Hyperion House, standing high in the hills of Southern Spain, seems like an ideal home for Callie and Meteo, an architectural student and her wine importer husband. The grand old house has been designed to ensure that it is filled with light for as much time as possible, which is perfect for Callie, who suffers from nyctophobia (an extreme fear of the dark). It also comes complete with a mute gardener and a sinister housekeeper. Oh, and a section of the rear of the house that is locked, and appears to be permanently steeped in darkness…
I’ve been a fan of Chris Fowler’s work for many years. More recently he’s been writing the Bryant and May strange detective novels, of which I read the first few (and enjoyed them) but for some reason have lapsed (too many books, too little time!) but I’d like to pick them up again at some point.
I read Nyctophobia because it was a standalone novel, self contained and instantly accessible. The pacing of the book is great. Read the first paragraph and you’re hooked. By the time I had finished the first chapter I was expecting a fairly standard haunted house novel, but was entirely happy to journey on, as Fowler’s writing is so strong. However, as the story progressed I realised that there was so much more to the novel than a haunted house story. The half-light, half-dark aspect of the house is particularly fascinating. Fowler includes a couple of scenes where the characters venture into the ‘other realms’ of the house and the action is unbelievably creepy. The description of the souls that inhabit the dark side (originally the servants’ quarters) are horrific and nightmarish. And there’s a sequence involving a hornet’s nest that feels brutal and heart-breaking.

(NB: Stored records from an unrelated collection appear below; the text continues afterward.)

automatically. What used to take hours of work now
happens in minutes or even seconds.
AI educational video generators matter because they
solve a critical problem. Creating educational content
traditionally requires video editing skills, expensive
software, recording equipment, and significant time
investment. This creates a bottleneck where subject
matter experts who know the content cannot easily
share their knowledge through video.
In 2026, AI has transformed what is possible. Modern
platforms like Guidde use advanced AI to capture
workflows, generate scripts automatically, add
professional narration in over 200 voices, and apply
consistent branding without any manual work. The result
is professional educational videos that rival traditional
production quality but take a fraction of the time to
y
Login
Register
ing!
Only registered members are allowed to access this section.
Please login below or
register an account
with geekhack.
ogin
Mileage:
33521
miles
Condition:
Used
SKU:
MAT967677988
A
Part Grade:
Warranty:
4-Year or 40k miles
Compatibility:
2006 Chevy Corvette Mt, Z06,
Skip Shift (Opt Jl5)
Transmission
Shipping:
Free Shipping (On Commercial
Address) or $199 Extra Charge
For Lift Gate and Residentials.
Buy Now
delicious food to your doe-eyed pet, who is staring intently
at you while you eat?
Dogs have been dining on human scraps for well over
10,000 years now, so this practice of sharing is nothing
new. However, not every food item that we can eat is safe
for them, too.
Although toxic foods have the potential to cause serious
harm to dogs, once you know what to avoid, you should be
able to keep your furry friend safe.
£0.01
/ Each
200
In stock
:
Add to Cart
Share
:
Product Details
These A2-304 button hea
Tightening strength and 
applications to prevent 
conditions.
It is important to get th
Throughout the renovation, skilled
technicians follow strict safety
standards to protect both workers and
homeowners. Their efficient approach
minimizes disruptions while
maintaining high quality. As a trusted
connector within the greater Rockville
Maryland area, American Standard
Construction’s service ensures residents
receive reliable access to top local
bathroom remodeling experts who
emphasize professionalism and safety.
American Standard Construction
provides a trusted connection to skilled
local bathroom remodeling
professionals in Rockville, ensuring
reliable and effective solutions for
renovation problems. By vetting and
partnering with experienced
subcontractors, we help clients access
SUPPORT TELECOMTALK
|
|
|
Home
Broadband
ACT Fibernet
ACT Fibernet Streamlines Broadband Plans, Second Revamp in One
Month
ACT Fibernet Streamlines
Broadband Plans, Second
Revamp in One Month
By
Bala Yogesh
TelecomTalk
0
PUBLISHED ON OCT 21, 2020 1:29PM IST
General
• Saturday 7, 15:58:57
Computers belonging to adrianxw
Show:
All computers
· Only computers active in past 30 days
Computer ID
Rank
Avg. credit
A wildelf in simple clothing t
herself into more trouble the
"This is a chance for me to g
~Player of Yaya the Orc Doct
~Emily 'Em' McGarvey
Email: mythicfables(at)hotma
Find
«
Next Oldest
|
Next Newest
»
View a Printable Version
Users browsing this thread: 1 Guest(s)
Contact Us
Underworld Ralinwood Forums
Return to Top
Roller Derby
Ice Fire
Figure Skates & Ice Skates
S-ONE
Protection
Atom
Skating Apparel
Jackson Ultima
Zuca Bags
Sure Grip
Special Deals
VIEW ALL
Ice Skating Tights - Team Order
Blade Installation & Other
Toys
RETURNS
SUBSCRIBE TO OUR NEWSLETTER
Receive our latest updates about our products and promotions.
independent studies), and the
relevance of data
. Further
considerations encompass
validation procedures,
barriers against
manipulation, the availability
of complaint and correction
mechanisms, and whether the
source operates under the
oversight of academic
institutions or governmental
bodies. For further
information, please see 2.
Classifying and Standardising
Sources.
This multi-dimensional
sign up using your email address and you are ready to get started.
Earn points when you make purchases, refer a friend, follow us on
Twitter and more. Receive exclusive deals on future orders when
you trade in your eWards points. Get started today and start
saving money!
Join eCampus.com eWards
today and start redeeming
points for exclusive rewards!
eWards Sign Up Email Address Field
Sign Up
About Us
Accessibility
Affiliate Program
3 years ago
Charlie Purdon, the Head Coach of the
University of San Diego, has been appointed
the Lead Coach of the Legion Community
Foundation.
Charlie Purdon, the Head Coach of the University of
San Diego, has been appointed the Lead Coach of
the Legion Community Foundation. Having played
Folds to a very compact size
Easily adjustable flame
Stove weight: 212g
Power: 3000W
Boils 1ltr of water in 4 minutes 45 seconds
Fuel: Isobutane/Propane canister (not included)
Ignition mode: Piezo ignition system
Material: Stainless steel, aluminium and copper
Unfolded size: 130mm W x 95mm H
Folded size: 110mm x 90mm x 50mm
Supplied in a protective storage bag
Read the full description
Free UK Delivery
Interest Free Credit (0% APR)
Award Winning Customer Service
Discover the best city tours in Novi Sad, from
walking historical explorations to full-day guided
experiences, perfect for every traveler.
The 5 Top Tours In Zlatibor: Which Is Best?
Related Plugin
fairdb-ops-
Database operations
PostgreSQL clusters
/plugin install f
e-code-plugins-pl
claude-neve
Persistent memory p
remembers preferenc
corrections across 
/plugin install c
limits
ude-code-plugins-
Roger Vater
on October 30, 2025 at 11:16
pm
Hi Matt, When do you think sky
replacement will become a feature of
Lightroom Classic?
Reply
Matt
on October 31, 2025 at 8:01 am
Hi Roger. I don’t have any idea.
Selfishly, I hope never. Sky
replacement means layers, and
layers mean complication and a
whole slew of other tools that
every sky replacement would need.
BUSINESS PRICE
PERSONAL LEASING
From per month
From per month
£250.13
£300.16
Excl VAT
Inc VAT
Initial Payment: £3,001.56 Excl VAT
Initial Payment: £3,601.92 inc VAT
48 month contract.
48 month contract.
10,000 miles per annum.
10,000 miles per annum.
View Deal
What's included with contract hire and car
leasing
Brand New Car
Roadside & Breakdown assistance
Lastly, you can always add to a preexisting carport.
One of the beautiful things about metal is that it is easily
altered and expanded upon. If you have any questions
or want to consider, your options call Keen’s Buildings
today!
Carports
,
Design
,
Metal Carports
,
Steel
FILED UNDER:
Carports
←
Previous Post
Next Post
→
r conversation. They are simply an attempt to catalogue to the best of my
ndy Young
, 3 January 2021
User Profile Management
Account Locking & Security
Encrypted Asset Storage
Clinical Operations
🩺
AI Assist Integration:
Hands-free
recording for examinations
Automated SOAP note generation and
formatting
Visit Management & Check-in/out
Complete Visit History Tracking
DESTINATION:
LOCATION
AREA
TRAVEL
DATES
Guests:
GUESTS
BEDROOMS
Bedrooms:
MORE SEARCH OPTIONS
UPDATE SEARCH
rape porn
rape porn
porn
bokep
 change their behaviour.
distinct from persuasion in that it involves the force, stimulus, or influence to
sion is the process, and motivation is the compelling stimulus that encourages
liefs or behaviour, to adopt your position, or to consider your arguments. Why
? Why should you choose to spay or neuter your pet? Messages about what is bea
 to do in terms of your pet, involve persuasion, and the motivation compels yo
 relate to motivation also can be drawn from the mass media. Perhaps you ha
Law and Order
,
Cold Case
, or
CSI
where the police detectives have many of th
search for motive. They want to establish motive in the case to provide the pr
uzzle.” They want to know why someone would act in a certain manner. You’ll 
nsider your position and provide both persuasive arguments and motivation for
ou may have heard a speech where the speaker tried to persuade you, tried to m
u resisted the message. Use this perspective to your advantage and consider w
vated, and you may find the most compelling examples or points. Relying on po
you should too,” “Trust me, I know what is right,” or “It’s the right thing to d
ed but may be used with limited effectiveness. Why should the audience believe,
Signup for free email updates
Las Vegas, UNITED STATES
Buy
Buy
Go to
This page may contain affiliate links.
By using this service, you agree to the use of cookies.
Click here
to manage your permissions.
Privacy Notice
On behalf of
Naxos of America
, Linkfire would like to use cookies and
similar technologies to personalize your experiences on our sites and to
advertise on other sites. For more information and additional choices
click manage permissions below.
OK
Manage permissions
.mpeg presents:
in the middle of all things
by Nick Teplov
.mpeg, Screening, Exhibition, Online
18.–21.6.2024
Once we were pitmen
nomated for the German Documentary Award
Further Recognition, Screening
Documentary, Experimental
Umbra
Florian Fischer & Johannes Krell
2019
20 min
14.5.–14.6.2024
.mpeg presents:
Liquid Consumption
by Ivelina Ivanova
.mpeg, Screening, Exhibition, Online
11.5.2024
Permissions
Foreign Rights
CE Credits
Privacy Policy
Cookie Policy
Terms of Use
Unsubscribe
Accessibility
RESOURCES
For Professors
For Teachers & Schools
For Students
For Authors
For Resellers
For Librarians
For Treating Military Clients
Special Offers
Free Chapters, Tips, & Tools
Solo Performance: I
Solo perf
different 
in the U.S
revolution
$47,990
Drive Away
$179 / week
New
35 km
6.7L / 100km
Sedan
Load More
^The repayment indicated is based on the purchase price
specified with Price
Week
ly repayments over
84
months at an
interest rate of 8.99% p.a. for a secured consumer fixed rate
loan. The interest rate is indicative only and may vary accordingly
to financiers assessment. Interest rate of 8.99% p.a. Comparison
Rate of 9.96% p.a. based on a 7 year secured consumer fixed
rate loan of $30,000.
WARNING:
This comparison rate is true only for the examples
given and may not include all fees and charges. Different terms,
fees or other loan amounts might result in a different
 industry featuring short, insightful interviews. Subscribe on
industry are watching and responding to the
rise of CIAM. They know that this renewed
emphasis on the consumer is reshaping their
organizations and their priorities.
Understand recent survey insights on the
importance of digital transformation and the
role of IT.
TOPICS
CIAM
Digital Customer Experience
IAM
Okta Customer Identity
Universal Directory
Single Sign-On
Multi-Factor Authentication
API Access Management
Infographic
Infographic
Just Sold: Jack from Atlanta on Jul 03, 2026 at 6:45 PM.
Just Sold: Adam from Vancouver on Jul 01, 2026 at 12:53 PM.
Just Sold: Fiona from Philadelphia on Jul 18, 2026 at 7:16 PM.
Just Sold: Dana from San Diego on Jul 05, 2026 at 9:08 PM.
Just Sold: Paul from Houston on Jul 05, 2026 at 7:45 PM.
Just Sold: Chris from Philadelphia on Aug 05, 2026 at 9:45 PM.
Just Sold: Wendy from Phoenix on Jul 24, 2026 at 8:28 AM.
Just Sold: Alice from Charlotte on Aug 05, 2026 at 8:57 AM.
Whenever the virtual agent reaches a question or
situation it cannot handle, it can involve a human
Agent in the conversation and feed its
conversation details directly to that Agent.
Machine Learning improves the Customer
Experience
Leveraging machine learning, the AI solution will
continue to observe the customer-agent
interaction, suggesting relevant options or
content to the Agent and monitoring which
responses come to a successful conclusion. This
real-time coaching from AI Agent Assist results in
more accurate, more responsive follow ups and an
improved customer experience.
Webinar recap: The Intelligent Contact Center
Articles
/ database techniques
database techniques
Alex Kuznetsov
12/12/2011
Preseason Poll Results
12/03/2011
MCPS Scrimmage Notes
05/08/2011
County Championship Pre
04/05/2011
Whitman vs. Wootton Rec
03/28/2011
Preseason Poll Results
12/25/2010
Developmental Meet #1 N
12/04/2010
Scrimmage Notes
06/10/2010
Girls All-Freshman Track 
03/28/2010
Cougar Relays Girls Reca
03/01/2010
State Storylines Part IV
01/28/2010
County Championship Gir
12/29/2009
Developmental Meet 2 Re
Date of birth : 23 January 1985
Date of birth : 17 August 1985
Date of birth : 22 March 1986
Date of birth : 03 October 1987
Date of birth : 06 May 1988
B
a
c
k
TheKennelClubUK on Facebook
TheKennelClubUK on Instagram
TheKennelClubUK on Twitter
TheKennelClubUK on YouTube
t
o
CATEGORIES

Nyctophobia is an unpretentious, fast-paced slice of horror. Whilst it’s difficult to say it reinvents the haunted house novel, it does at least attempt to try something different with the trope, and undoubtedly pulls it off. The Spanish location is evocative and interesting – Fowler clearly knows Spain and the Spanish ways – and there’s the perfect balance between scary scenes and Callie’s fascinating research into the mysterious history of Hyperion House. I really enjoyed reading this, and it has given me fresh impetus to return to the Bryant and May series. Fowler is a natural writer. You really feel you’re in good hands when reading one of his books. Definitely recommended.